Goal → Reproduce all of the material exactly as shown.

Input records →

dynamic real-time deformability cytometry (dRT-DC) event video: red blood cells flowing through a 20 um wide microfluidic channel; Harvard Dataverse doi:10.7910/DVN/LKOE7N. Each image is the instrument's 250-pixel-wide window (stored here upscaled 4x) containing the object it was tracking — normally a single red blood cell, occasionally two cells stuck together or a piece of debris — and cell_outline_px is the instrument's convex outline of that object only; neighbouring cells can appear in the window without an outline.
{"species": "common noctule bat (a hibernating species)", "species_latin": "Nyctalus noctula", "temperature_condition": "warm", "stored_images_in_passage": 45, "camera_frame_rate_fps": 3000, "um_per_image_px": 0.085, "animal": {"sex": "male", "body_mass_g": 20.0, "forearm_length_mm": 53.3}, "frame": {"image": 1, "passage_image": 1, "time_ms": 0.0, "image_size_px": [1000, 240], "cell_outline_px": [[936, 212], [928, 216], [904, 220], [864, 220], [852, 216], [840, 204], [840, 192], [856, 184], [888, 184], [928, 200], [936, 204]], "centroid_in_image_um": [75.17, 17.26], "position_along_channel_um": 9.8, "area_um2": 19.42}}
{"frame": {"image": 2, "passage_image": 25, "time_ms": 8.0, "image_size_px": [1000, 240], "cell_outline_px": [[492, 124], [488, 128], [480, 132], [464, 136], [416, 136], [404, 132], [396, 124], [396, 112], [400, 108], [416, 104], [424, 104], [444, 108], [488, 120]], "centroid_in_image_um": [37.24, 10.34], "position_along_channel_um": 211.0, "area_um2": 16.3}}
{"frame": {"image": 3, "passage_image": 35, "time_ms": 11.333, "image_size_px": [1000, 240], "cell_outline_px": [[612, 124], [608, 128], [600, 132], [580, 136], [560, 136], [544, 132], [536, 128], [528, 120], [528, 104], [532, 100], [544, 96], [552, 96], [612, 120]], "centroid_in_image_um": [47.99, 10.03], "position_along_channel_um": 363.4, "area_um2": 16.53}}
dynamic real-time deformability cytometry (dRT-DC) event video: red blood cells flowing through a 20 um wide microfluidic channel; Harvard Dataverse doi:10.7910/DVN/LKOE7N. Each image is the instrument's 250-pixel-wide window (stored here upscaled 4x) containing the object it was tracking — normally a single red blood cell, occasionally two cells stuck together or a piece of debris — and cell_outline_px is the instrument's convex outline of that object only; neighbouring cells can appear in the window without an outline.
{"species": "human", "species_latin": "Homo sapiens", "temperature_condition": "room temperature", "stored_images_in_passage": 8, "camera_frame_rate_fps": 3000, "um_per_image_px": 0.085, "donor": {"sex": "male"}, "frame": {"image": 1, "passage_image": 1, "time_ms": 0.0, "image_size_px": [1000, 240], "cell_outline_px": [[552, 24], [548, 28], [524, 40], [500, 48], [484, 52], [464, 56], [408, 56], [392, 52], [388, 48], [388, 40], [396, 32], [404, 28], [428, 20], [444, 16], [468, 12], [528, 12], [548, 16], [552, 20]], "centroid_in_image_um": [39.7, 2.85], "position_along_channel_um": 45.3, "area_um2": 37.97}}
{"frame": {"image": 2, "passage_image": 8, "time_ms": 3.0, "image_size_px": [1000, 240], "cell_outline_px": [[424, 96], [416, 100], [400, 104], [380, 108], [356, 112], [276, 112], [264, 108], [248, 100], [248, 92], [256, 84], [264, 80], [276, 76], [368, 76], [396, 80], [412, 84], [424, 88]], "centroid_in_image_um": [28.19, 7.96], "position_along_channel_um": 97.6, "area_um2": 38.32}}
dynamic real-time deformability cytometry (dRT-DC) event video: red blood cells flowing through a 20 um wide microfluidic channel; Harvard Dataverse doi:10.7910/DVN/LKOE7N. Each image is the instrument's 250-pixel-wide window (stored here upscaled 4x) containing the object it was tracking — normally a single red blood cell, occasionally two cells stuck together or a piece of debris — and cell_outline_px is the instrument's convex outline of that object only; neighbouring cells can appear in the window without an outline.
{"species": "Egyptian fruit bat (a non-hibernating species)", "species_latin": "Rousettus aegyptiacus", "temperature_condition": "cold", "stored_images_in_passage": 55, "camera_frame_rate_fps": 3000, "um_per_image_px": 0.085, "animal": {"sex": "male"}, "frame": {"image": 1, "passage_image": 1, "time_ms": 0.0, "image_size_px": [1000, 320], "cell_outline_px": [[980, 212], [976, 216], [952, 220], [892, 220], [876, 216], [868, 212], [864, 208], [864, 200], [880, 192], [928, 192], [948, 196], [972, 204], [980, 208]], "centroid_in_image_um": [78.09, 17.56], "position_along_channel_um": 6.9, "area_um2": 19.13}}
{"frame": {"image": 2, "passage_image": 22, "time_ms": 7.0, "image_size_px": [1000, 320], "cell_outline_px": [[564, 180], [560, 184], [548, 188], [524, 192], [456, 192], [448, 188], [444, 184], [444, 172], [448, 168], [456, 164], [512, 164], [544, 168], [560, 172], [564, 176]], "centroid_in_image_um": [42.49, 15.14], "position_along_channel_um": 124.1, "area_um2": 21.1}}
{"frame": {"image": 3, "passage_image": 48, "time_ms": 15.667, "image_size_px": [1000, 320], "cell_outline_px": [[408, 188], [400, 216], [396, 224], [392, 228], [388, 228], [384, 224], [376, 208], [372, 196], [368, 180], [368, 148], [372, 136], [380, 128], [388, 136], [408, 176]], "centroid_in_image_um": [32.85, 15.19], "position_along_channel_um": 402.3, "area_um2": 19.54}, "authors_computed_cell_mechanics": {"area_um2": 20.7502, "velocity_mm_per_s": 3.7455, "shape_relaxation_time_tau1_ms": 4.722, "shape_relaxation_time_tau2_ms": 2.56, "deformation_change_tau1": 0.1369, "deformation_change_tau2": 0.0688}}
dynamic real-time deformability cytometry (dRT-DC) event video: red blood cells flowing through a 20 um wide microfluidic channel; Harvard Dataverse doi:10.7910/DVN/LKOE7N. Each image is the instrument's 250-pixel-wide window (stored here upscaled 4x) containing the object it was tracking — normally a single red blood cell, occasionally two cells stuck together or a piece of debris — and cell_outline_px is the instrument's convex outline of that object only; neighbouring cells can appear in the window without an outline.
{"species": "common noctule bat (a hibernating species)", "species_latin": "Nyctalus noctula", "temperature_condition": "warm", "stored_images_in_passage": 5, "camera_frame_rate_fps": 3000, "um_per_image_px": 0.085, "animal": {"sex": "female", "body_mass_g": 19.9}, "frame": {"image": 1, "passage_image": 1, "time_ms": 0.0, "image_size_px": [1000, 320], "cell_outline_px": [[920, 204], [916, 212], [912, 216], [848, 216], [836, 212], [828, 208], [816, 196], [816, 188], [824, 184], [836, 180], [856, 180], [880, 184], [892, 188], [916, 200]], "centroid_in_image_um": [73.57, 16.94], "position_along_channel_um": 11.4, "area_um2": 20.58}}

Finished answer →
dynamic real-time deformability cytometry (dRT-DC) event video: red blood cells flowing through a 20 um wide microfluidic channel; Harvard Dataverse doi:10.7910/DVN/LKOE7N. Each image is the instrument's 250-pixel-wide window (stored here upscaled 4x) containing the object it was tracking — normally a single red blood cell, occasionally two cells stuck together or a piece of debris — and cell_outline_px is the instrument's convex outline of that object only; neighbouring cells can appear in the window without an outline.
{"species": "common noctule bat (a hibernating species)", "species_latin": "Nyctalus noctula", "temperature_condition": "warm", "stored_images_in_passage": 45, "camera_frame_rate_fps": 3000, "um_per_image_px": 0.085, "animal": {"sex": "male", "body_mass_g": 20.0, "forearm_length_mm": 53.3}, "frame": {"image": 1, "passage_image": 1, "time_ms": 0.0, "image_size_px": [1000, 240], "cell_outline_px": [[936, 212], [928, 216], [904, 220], [864, 220], [852, 216], [840, 204], [840, 192], [856, 184], [888, 184], [928, 200], [936, 204]], "centroid_in_image_um": [75.17, 17.26], "position_along_channel_um": 9.8, "area_um2": 19.42}}
{"frame": {"image": 2, "passage_image": 25, "time_ms": 8.0, "image_size_px": [1000, 240], "cell_outline_px": [[492, 124], [488, 128], [480, 132], [464, 136], [416, 136], [404, 132], [396, 124], [396, 112], [400, 108], [416, 104], [424, 104], [444, 108], [488, 120]], "centroid_in_image_um": [37.24, 10.34], "position_along_channel_um": 211.0, "area_um2": 16.3}}
{"frame": {"image": 3, "passage_image": 35, "time_ms": 11.333, "image_size_px": [1000, 240], "cell_outline_px": [[612, 124], [608, 128], [600, 132], [580, 136], [560, 136], [544, 132], [536, 128], [528, 120], [528, 104], [532, 100], [544, 96], [552, 96], [612, 120]], "centroid_in_image_um": [47.99, 10.03], "position_along_channel_um": 363.4, "area_um2": 16.53}}
dynamic real-time deformability cytometry (dRT-DC) event video: red blood cells flowing through a 20 um wide microfluidic channel; Harvard Dataverse doi:10.7910/DVN/LKOE7N. Each image is the instrument's 250-pixel-wide window (stored here upscaled 4x) containing the object it was tracking — normally a single red blood cell, occasionally two cells stuck together or a piece of debris — and cell_outline_px is the instrument's convex outline of that object only; neighbouring cells can appear in the window without an outline.
{"species": "human", "species_latin": "Homo sapiens", "temperature_condition": "room temperature", "stored_images_in_passage": 8, "camera_frame_rate_fps": 3000, "um_per_image_px": 0.085, "donor": {"sex": "male"}, "frame": {"image": 1, "passage_image": 1, "time_ms": 0.0, "image_size_px": [1000, 240], "cell_outline_px": [[552, 24], [548, 28], [524, 40], [500, 48], [484, 52], [464, 56], [408, 56], [392, 52], [388, 48], [388, 40], [396, 32], [404, 28], [428, 20], [444, 16], [468, 12], [528, 12], [548, 16], [552, 20]], "centroid_in_image_um": [39.7, 2.85], "position_along_channel_um": 45.3, "area_um2": 37.97}}
{"frame": {"image": 2, "passage_image": 8, "time_ms": 3.0, "image_size_px": [1000, 240], "cell_outline_px": [[424, 96], [416, 100], [400, 104], [380, 108], [356, 112], [276, 112], [264, 108], [248, 100], [248, 92], [256, 84], [264, 80], [276, 76], [368, 76], [396, 80], [412, 84], [424, 88]], "centroid_in_image_um": [28.19, 7.96], "position_along_channel_um": 97.6, "area_um2": 38.32}}
dynamic real-time deformability cytometry (dRT-DC) event video: red blood cells flowing through a 20 um wide microfluidic channel; Harvard Dataverse doi:10.7910/DVN/LKOE7N. Each image is the instrument's 250-pixel-wide window (stored here upscaled 4x) containing the object it was tracking — normally a single red blood cell, occasionally two cells stuck together or a piece of debris — and cell_outline_px is the instrument's convex outline of that object only; neighbouring cells can appear in the window without an outline.
{"species": "Egyptian fruit bat (a non-hibernating species)", "species_latin": "Rousettus aegyptiacus", "temperature_condition": "cold", "stored_images_in_passage": 55, "camera_frame_rate_fps": 3000, "um_per_image_px": 0.085, "animal": {"sex": "male"}, "frame": {"image": 1, "passage_image": 1, "time_ms": 0.0, "image_size_px": [1000, 320], "cell_outline_px": [[980, 212], [976, 216], [952, 220], [892, 220], [876, 216], [868, 212], [864, 208], [864, 200], [880, 192], [928, 192], [948, 196], [972, 204], [980, 208]], "centroid_in_image_um": [78.09, 17.56], "position_along_channel_um": 6.9, "area_um2": 19.13}}
{"frame": {"image": 2, "passage_image": 22, "time_ms": 7.0, "image_size_px": [1000, 320], "cell_outline_px": [[564, 180], [560, 184], [548, 188], [524, 192], [456, 192], [448, 188], [444, 184], [444, 172], [448, 168], [456, 164], [512, 164], [544, 168], [560, 172], [564, 176]], "centroid_in_image_um": [42.49, 15.14], "position_along_channel_um": 124.1, "area_um2": 21.1}}
{"frame": {"image": 3, "passage_image": 48, "time_ms": 15.667, "image_size_px": [1000, 320], "cell_outline_px": [[408, 188], [400, 216], [396, 224], [392, 228], [388, 228], [384, 224], [376, 208], [372, 196], [368, 180], [368, 148], [372, 136], [380, 128], [388, 136], [408, 176]], "centroid_in_image_um": [32.85, 15.19], "position_along_channel_um": 402.3, "area_um2": 19.54}, "authors_computed_cell_mechanics": {"area_um2": 20.7502, "velocity_mm_per_s": 3.7455, "shape_relaxation_time_tau1_ms": 4.722, "shape_relaxation_time_tau2_ms": 2.56, "deformation_change_tau1": 0.1369, "deformation_change_tau2": 0.0688}}
dynamic real-time deformability cytometry (dRT-DC) event video: red blood cells flowing through a 20 um wide microfluidic channel; Harvard Dataverse doi:10.7910/DVN/LKOE7N. Each image is the instrument's 250-pixel-wide window (stored here upscaled 4x) containing the object it was tracking — normally a single red blood cell, occasionally two cells stuck together or a piece of debris — and cell_outline_px is the instrument's convex outline of that object only; neighbouring cells can appear in the window without an outline.
{"species": "common noctule bat (a hibernating species)", "species_latin": "Nyctalus noctula", "temperature_condition": "warm", "stored_images_in_passage": 5, "camera_frame_rate_fps": 3000, "um_per_image_px": 0.085, "animal": {"sex": "female", "body_mass_g": 19.9}, "frame": {"image": 1, "passage_image": 1, "time_ms": 0.0, "image_size_px": [1000, 320], "cell_outline_px": [[920, 204], [916, 212], [912, 216], [848, 216], [836, 212], [828, 208], [816, 196], [816, 188], [824, 184], [836, 180], [856, 180], [880, 184], [892, 188], [916, 200]], "centroid_in_image_um": [73.57, 16.94], "position_along_channel_um": 11.4, "area_um2": 20.58}}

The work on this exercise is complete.